I kinda liked that Nada Surf song, though it was definitely a novelty.

TV on the Radio followed by a remixed Nina song sounds like a pretty bad-ass way to finish off. I'm not familiar with the remixes. All good?

Ped -

I'm with you on "Stairway" and "Kashmir." Songs don;t get overplayed by sucking. But I never wanna hear these songs again at this point.

Furious -

Sad about the School of Fish dude. I remember you and I talking about them on your site close to a year back. Now we know whey they never followed up.

"Whale & Wasp" is a nice little ditty. I really like Jar of Flies, and I always have. But since Layne followed the School of Fish fellow to wherever the fishes sleep, it sounds even more poignant and sad.

Smitty said...

Peb: I'm with you on the Zep. Such a great song that every half-assed DJ and "R-r-r-r-rock Station" in America plays it to death. But undeniably a classic.

1) Angel City Outcasts, "Ten After Midnight" A friend of mine is in a punk band. He turned me on to these guys. Everything to like in a punk band: snarly vocals, rapid guitars, f-you lyrics. 7/10.

2) Jimmy Cliff, "Vietnam" Solid, politcal reggae from a sometimes-overlooked reggae artist. His movie, The Harder They Come is a classic. And despite its title, it's not a porno. 7/10.

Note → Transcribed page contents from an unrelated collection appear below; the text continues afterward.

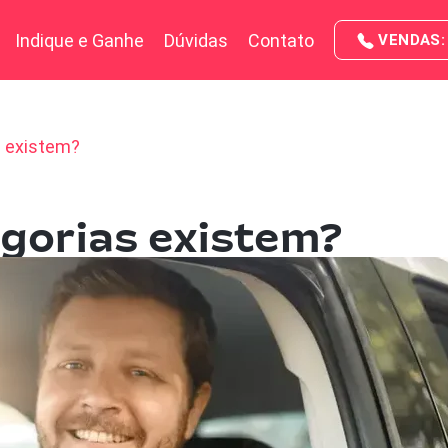
Indique e Ganhe
Dúvidas
Contato
VENDAS: 
s existem?
egorias existem?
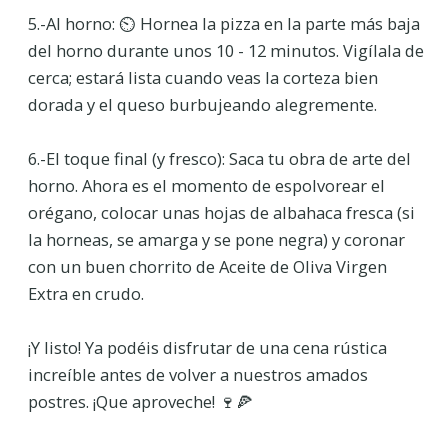
5.-Al horno: ⏲️ Hornea la pizza en la parte más baja
del horno durante unos 10 - 12 minutos. Vigílala de
cerca; estará lista cuando veas la corteza bien
dorada y el queso burbujeando alegremente.
6.-El toque final (y fresco): Saca tu obra de arte del
horno. Ahora es el momento de espolvorear el
orégano, colocar unas hojas de albahaca fresca (si
la horneas, se amarga y se pone negra) y coronar
con un buen chorrito de Aceite de Oliva Virgen
Extra en crudo.
¡Y listo! Ya podéis disfrutar de una cena rústica
increíble antes de volver a nuestros amados
postres. ¡Que aproveche! 🍷🍕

3) Taproot, "Now" A nu-metal band out of Ann Arbor. They bore me now. 5/10

4) Keb' Mo', "As Soon As I Get Paid" I simply love Kevin Moore's music. He is my favorite modern blues performer. His live shows are at once fun and humble. 8/10

5) Grip, Inc., "Hostage To Heaven" This is the band that Dave Lombardo started after he got kicked out of Slayer. Decent enough, with heavy euro-metal influences (up and down the guitar scale as fast as you can noodle). 6/10

6) Skid Row, "Monkey Business" Hair Metal Fabulousness! Nobody in the Hair genre could hit the high notes that Sebastian Bach could hit. 8/10

7) John Coltrane, "Giant Steps" Enough said. 10/10

8) Metallica, "...And Justice For All" Remember when Metallica was still awesome? 9/10

9) Johnny Cash, "Ring of Fire" Another classic! 8/10

10) Shadows Fall, "What Drives The Weak" Searing metal. Searing. I love this band, and their sound only gets better. 10/10

Mr Furious said...

That's the only Skid Row song I have any use for. It's a good one, and yes, and epic performance by Bach.

Smitty said...

"Whale and Wasp" - AIC

I love AIC, and I think Jar of Flies was a really talented and interesting foray into a different sound.

Mike said...

Smitty - Your 7, 8, 9 is stupendous!

Yes.

Studiodave said...

Thanks for bringing back the Bill Hicks. Folks, if you don't know who he is, get to know him and you will be a better person.